> SELECTED EXTRACT
<<<<

However, it is Atari that ends up being rescued after crash landing on the island. Four former house pets and one stray find “the young pilot” and decide to help him on his search for Spots. Rex, King, Boss and Duke are pleased to have a human master once again. But Chief prefers to play by his own rules, and claims he will not help Atari with his mission. Although, as they go throughout their journey, Chief wonders if he should exchange his wild nature for a life of loyalty; loneliness for an unbreakable bond with a human.
The friendship that begins to bloom between Atari and Chief seems to give reason behind asking the question “Whatever happened to man’s best friend?” Kobayashi’s order to ban all dogs to Trash Island is unjust, first to the animals but also to the citizens of Megasaki. Considering it, humans need dogs as much as they need us. Certainly, pets rely on us to feed, bathe, and exercise them. However, we depend on the emotional connection made with dogs and their ability to show unconditional love and loyalty–something rare to find even within human relationships.

>>>>

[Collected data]
<<<<

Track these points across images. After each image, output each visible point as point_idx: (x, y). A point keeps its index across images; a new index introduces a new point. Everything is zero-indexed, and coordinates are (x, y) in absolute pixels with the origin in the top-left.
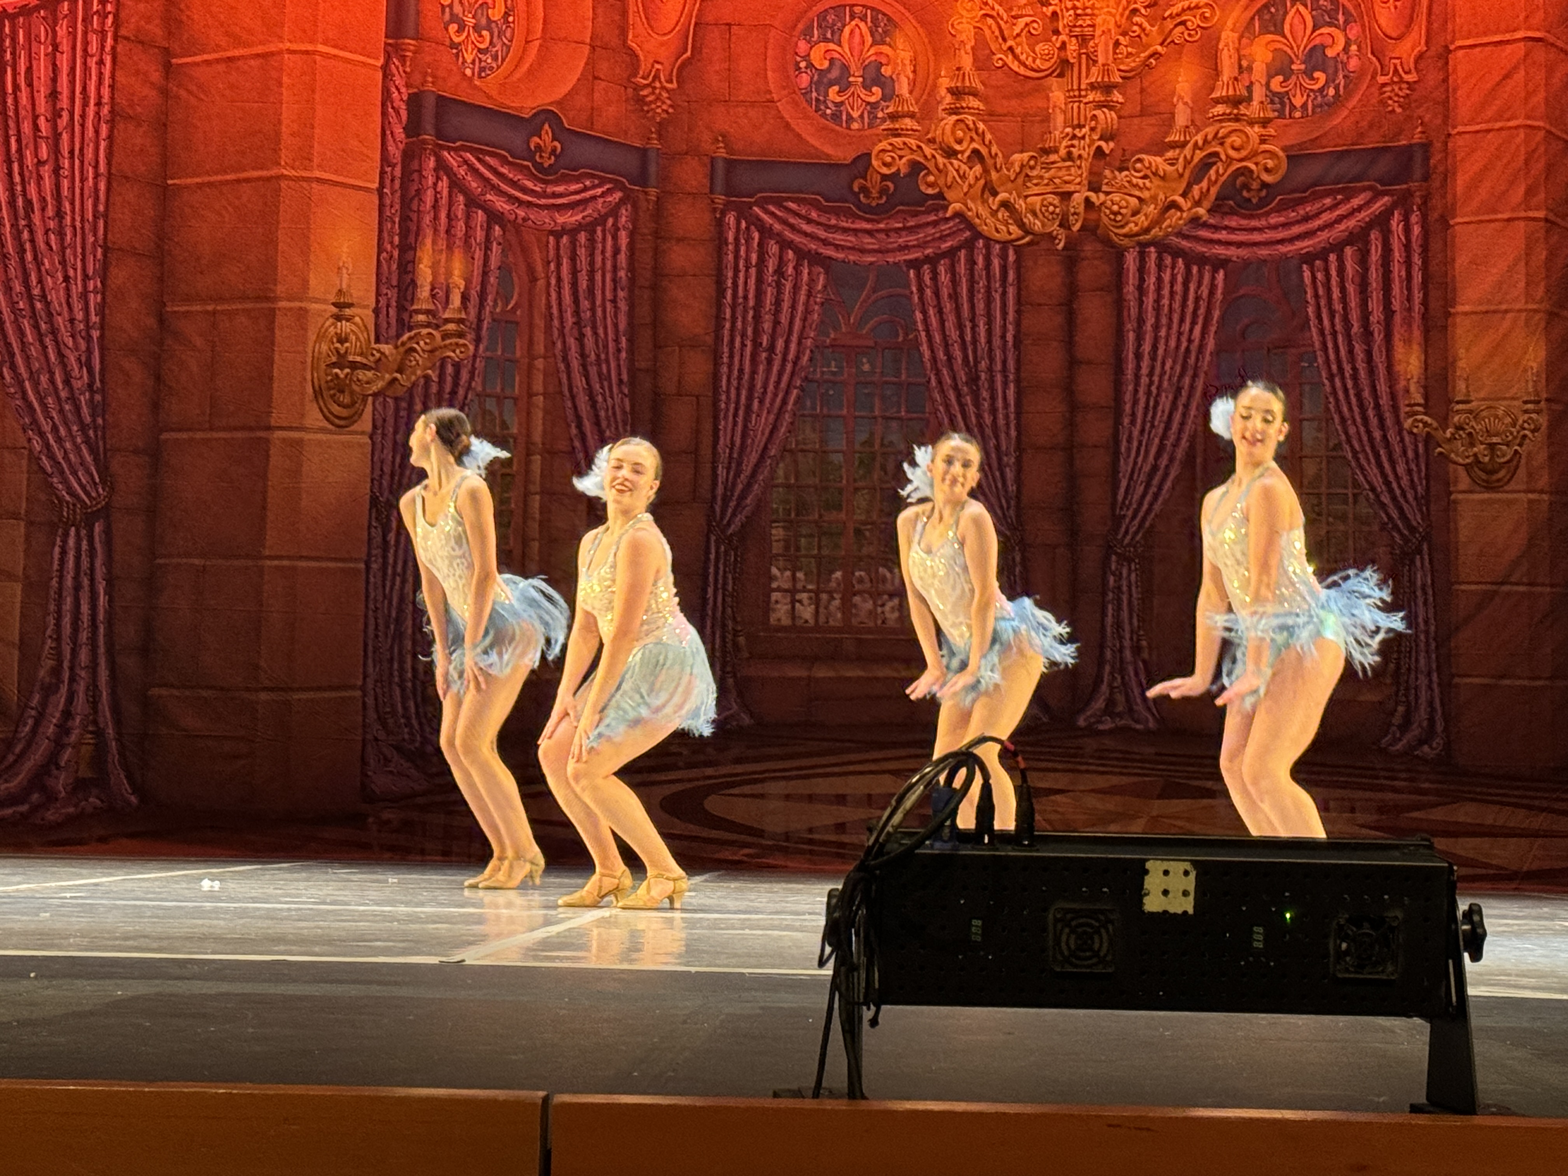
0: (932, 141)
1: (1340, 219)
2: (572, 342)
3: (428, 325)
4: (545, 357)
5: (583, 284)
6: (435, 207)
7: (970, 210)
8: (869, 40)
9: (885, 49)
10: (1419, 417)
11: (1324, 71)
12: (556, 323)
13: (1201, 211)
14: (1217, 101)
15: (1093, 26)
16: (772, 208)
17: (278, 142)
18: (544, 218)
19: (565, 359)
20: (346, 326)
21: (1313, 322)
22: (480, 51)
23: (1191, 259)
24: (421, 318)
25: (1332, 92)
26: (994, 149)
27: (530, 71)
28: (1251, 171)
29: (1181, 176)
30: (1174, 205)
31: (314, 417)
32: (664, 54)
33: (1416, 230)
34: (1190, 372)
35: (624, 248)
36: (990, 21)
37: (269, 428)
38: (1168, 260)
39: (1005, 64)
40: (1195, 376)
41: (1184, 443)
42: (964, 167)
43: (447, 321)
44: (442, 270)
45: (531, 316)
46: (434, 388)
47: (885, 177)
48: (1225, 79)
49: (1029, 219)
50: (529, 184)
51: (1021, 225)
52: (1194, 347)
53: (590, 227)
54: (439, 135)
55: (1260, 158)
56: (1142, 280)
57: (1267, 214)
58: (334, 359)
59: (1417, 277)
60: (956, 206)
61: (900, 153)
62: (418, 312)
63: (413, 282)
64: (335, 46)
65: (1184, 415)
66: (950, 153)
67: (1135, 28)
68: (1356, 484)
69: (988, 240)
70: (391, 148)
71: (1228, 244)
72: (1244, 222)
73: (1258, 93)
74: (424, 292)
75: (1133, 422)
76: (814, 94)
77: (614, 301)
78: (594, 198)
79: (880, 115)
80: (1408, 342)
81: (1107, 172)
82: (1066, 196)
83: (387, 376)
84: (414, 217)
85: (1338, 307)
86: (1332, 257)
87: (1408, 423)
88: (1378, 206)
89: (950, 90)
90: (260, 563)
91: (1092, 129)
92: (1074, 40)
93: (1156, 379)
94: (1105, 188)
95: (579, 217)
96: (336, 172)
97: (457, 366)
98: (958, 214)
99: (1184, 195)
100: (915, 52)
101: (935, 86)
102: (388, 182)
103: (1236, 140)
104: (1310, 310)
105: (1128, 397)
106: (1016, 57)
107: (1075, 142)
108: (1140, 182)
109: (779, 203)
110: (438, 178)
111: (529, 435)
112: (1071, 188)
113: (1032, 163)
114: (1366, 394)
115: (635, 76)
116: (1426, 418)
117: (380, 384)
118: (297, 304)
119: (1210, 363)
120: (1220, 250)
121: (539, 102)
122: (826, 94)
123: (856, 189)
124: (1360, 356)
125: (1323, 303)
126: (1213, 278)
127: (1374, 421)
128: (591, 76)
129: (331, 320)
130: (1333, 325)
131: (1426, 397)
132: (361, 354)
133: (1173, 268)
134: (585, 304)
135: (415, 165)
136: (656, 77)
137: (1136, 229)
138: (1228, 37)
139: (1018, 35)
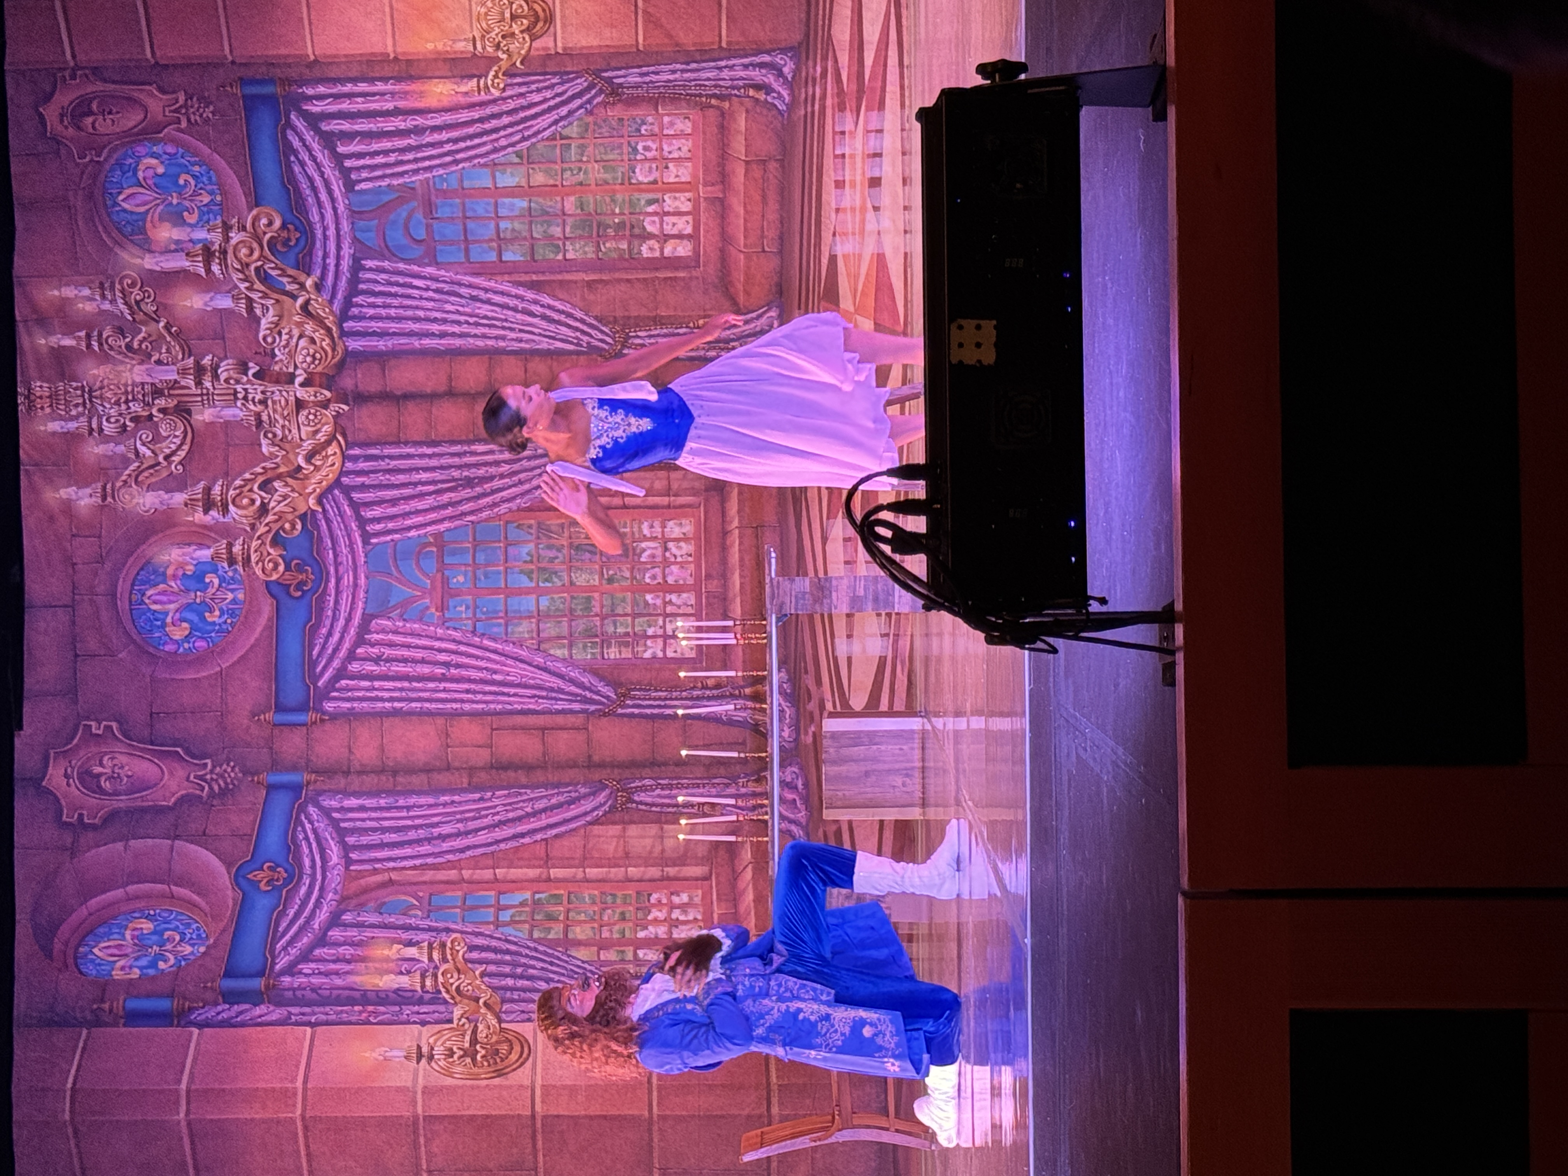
0: (253, 527)
1: (314, 159)
2: (446, 846)
3: (435, 976)
4: (462, 869)
5: (394, 837)
6: (327, 974)
7: (315, 490)
8: (162, 586)
9: (170, 572)
10: (490, 83)
11: (178, 176)
12: (430, 860)
13: (309, 283)
14: (208, 271)
15: (143, 384)
16: (318, 670)
17: (272, 1120)
18: (335, 876)
19: (462, 850)
20: (438, 1050)
21: (406, 179)
22: (181, 941)
23: (353, 290)
24: (428, 982)
25: (197, 168)
26: (259, 470)
27: (198, 894)
28: (272, 237)
29: (277, 301)
30: (305, 307)
31: (522, 1076)
32: (181, 773)
33: (321, 89)
34: (456, 288)
35: (360, 802)
36: (140, 478)
37: (533, 1116)
38: (355, 311)
39: (180, 463)
40: (460, 284)
41: (521, 291)
42: (276, 497)
43: (431, 959)
44: (385, 966)
45: (425, 883)
46: (492, 968)
47: (288, 568)
48: (188, 264)
49: (321, 437)
50: (303, 890)
51: (328, 443)
52: (434, 285)
53: (342, 834)
54: (261, 974)
55: (260, 232)
56: (374, 334)
57: (310, 224)
58: (468, 1060)
59: (363, 87)
60: (312, 502)
61: (265, 554)
62: (423, 986)
63: (397, 991)
64: (182, 1072)
65: (496, 292)
66: (264, 509)
67: (143, 346)
68: (552, 138)
69: (342, 473)
70: (274, 1017)
71: (338, 258)
72: (318, 244)
73: (201, 234)
74: (404, 981)
75: (503, 338)
76: (213, 635)
77: (409, 808)
78: (315, 831)
79: (230, 574)
80: (422, 94)
81: (277, 368)
82: (300, 404)
83: (483, 1010)
84: (335, 992)
85: (392, 158)
86: (348, 163)
87: (496, 93)
88: (300, 124)
89: (206, 512)
90: (655, 1117)
91: (238, 382)
92: (157, 402)
93: (462, 318)
94: (291, 370)
95: (332, 843)
96: (297, 1066)
97: (472, 948)
98: (319, 502)
99: (294, 297)
100: (172, 544)
101: (205, 527)
102: (305, 1018)
103: (244, 251)
104: (395, 182)
105: (480, 343)
106: (173, 453)
107: (250, 396)
108: (285, 337)
109: (313, 664)
110: (300, 973)
111: (532, 881)
112: (292, 399)
113: (270, 435)
114: (471, 130)
115: (200, 797)
116: (490, 77)
117: (489, 1016)
118: (419, 1096)
119: (447, 271)
120: (345, 264)
121: (228, 883)
122: (214, 623)
123: (299, 593)
124: (436, 137)
125: (389, 171)
126: (370, 269)
127: (494, 123)
128: (202, 838)
129: (433, 1064)
130: (409, 162)
131: (471, 77)
132: (463, 1035)
133: (362, 306)
134: (412, 835)
135: (289, 994)
136: (201, 778)
137: (328, 340)
138: (149, 263)
139: (153, 452)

>>>>

> WHAT YOU WILL DO
**a)** For each statement about the passage on Atari and the dogs of Trash Island, answer yes or no according to the passage, and quote the words that decide it. (i) Chief agrees from the start to help Atari. (ii) Kobayashi ordered all dogs banned to Trash Island. (iii) Five dogs find Atari after he crash-lands.
**b)** Write a continuation of the passage on Atari and the dogs of Trash Island, picking up after its final sentence.
The data come from a separate source.

> ANSWERS FOR THE TASKS
**a)**
(i) No: "But Chief prefers to play by his own rules, and claims he will not help Atari with his mission."
(ii) Yes: "Kobayashi’s order to ban all dogs to Trash Island is unjust"
(iii) Yes: "Four former house pets and one stray find “the young pilot”"

**b)**
Although Isle of Dogs is a comedy and fictional story, the film also highlights relatable topics dealt with in society today. A large number of “pro-dog” activists happen to be youth, including one American exchange student named Tracy Walker. Their search for truth about Kobayashi and the isle of dogs seems to parallel the countless groups of young people currently speaking out for justice in our world. Wes Anderson provides viewers with hope in our next generation of leaders: they do not ignore the problems within their community, but rather dedicate their time and energy to implement change.
Movie-goers everywhere–cat and dog lovers alike–will agree that Wes Anderson’s new film gets “two paws up.” Grab all the people in your pack and go see the amazing Isle of Dogs.